A number of New York City Council Members today called on Mayor Bloomberg to state his position on the issue of same-sex marriages, with Council Member Chris Quinn leading the challenge:

“When Mike Bloomberg ran for office, he said he was going to be leader and not hide behind politics. Today, 793 days into his mayoral administration, we still don’t know the Mayor’s position on this critical civil rights issue.”

Among the speakers at a press conference outside City Hall this morning were Alisa Surkis and Colleen Gillespie with their child Ella, but rivalling their profound impact were the words delivered by Council Member Phil Reed, who described how he first found out that his parents had had to go to Mexico for their mixed-race marriage.

If more people understood that marriage didn’t have to be described by superstition and prejudice the institution would be more popular than ever – or in the best of all possible worlds it would simply cease to exist as a legal contract, its important practical ends served better by the application of principles of equity.

(Dataset entries)
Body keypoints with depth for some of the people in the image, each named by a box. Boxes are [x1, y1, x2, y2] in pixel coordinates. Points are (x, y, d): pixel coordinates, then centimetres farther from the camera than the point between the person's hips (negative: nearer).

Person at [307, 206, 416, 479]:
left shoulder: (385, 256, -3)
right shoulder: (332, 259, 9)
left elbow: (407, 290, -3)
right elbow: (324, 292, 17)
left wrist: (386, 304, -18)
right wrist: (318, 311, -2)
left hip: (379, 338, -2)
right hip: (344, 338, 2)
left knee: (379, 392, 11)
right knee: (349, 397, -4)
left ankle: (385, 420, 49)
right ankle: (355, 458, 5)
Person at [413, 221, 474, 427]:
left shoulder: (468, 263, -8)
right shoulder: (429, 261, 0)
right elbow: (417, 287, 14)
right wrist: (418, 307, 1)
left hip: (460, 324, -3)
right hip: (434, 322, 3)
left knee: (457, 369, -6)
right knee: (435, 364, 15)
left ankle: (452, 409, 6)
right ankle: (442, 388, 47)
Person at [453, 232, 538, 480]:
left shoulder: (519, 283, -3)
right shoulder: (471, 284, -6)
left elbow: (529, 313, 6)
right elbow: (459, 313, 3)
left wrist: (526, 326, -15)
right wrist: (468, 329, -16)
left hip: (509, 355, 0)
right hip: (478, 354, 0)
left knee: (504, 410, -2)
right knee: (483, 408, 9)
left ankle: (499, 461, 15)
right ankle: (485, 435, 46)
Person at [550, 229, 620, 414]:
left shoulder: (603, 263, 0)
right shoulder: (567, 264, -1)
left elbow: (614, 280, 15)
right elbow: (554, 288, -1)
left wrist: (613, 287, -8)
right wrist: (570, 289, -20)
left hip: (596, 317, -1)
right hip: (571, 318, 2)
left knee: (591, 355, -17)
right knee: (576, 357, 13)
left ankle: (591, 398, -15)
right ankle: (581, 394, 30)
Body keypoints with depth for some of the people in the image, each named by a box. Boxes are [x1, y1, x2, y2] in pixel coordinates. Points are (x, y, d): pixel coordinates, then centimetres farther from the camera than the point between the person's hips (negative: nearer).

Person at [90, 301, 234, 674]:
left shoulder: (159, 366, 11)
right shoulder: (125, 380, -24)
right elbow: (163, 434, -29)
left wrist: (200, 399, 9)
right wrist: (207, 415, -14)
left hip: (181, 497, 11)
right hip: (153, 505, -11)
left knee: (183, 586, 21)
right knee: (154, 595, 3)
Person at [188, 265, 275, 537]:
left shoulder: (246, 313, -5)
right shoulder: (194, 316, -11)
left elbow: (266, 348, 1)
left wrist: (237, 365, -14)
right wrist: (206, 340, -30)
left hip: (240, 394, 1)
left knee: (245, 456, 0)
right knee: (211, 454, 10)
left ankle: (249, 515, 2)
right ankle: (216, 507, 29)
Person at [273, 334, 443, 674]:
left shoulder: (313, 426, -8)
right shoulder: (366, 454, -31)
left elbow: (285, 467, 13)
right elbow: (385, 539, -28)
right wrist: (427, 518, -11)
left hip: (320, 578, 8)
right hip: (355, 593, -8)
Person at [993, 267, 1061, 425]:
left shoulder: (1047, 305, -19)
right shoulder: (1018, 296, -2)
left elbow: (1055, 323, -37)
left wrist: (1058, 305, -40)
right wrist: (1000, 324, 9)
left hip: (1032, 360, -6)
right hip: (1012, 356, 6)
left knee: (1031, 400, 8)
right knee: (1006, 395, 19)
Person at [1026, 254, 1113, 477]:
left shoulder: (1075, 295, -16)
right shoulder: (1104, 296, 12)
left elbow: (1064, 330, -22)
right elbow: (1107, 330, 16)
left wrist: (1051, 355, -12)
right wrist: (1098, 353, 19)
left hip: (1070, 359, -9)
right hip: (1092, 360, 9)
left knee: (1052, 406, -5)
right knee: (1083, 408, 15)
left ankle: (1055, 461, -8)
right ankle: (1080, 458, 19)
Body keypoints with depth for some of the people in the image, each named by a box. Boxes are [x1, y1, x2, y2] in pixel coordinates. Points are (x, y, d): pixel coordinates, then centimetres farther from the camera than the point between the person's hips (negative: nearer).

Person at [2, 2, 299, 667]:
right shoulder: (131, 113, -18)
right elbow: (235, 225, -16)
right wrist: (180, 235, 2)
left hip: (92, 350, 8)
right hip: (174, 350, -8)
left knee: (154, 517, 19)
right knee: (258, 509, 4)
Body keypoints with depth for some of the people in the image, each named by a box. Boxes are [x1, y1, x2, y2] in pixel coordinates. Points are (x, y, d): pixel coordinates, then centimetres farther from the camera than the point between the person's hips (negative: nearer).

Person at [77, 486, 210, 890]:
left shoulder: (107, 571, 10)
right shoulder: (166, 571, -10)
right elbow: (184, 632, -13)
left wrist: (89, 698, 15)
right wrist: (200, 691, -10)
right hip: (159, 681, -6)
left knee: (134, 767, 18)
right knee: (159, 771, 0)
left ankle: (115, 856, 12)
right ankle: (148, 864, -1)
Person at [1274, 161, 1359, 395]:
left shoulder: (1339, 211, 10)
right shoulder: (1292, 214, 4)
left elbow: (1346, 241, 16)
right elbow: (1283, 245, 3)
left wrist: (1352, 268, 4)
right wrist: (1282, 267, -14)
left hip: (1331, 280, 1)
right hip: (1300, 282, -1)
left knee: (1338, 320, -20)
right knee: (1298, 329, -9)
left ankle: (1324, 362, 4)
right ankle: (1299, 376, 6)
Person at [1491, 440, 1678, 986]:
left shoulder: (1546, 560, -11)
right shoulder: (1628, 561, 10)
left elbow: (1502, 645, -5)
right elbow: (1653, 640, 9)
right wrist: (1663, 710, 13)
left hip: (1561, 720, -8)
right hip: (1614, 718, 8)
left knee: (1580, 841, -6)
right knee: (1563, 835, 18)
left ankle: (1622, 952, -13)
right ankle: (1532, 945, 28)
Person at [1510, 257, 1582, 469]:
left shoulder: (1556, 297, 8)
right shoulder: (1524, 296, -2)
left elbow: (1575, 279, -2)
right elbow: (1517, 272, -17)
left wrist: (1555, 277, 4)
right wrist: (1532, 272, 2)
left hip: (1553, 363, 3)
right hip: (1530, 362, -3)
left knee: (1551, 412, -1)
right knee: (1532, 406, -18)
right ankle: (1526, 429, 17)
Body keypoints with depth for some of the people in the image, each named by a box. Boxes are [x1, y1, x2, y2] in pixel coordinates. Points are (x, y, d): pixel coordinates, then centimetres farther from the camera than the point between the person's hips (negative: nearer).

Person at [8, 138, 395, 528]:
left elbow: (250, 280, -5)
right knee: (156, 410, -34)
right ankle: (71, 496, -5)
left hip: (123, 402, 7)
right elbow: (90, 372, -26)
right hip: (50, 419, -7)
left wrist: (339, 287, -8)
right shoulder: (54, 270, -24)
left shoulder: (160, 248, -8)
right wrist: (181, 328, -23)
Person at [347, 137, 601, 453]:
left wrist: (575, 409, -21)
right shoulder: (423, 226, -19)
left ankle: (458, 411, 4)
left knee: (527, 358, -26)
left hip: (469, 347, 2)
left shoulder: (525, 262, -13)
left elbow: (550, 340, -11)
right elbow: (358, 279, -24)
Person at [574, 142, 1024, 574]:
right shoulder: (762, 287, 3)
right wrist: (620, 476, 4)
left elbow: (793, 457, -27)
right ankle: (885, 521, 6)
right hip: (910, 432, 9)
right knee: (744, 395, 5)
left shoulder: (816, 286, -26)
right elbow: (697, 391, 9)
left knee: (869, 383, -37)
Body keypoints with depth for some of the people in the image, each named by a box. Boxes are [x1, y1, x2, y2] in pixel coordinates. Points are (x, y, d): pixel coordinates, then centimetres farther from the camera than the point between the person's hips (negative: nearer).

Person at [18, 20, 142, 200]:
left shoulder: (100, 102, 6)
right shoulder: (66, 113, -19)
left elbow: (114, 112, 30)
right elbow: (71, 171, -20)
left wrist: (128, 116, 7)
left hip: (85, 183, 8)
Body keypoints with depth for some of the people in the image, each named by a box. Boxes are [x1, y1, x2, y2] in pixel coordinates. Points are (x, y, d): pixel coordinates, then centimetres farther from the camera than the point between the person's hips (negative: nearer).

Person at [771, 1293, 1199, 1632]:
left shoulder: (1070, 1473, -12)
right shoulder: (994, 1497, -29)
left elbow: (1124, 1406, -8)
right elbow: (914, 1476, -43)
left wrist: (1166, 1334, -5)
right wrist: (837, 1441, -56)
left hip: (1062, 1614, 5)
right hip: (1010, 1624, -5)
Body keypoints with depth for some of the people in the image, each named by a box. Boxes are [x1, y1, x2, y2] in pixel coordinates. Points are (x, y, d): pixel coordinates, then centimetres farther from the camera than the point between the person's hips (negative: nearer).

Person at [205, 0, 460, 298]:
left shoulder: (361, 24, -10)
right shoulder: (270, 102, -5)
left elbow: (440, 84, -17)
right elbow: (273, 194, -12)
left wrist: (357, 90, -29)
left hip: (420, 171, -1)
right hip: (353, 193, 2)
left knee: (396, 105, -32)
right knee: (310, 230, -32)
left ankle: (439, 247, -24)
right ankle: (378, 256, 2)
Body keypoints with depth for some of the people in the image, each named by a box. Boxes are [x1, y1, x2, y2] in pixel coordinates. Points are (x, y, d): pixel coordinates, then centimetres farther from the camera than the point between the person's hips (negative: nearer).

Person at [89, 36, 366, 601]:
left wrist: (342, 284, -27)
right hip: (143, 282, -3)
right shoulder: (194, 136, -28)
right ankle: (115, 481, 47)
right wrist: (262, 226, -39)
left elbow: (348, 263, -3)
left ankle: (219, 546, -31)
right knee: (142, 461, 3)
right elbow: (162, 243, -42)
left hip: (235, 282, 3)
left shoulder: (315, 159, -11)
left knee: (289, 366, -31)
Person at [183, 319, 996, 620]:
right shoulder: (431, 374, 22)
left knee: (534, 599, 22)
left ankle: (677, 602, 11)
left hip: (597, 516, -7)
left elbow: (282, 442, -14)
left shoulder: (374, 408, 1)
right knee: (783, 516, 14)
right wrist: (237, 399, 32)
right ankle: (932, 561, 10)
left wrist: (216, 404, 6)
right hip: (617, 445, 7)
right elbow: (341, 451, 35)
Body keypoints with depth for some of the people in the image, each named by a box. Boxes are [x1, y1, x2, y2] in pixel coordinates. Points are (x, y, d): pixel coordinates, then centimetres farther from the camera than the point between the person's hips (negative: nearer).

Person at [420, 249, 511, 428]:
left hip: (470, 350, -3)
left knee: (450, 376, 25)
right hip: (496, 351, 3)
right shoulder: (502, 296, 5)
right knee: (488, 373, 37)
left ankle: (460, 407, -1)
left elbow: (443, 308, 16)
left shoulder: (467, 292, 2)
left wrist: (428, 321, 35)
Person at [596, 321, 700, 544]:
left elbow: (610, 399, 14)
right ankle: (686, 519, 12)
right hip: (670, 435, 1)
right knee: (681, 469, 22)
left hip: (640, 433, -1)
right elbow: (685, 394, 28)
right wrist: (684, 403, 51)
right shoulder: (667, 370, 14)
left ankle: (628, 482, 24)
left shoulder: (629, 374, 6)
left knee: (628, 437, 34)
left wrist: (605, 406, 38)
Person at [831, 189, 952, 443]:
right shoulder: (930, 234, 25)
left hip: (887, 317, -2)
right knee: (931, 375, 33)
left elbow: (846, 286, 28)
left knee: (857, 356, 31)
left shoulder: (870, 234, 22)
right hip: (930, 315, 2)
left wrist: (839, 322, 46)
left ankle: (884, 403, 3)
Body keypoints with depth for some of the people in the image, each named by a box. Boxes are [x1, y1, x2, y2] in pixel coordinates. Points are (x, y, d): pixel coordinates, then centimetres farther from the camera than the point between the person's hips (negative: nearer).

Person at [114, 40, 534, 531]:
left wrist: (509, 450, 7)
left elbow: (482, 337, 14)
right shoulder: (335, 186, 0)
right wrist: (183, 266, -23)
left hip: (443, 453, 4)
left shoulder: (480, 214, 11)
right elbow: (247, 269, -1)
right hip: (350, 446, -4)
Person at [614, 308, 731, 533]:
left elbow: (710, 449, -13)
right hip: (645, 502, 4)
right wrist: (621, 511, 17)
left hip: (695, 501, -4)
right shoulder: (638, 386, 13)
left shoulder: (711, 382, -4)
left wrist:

→ WHAT YOU SHOULD DO
Write out the passage on the same-sex marriage challenge to Mayor Bloomberg in full, word for word. Work only from the passage on the same-sex marriage challenge to Mayor Bloomberg, not from the items.

→ WORKED SOLUTION
A number of New York City Council Members today called on Mayor Bloomberg to state his position on the issue of same-sex marriages, with Council Member Chris Quinn leading the challenge:

“When Mike Bloomberg ran for office, he said he was going to be leader and not hide behind politics. Today, 793 days into his mayoral administration, we still don’t know the Mayor’s position on this critical civil rights issue.”

Among the speakers at a press conference outside City Hall this morning were Alisa Surkis and Colleen Gillespie with their child Ella, but rivalling their profound impact were the words delivered by Council Member Phil Reed, who described how he first found out that his parents had had to go to Mexico for their mixed-race marriage.

If more people understood that marriage didn’t have to be described by superstition and prejudice the institution would be more popular than ever – or in the best of all possible worlds it would simply cease to exist as a legal contract, its important practical ends served better by the application of principles of equity.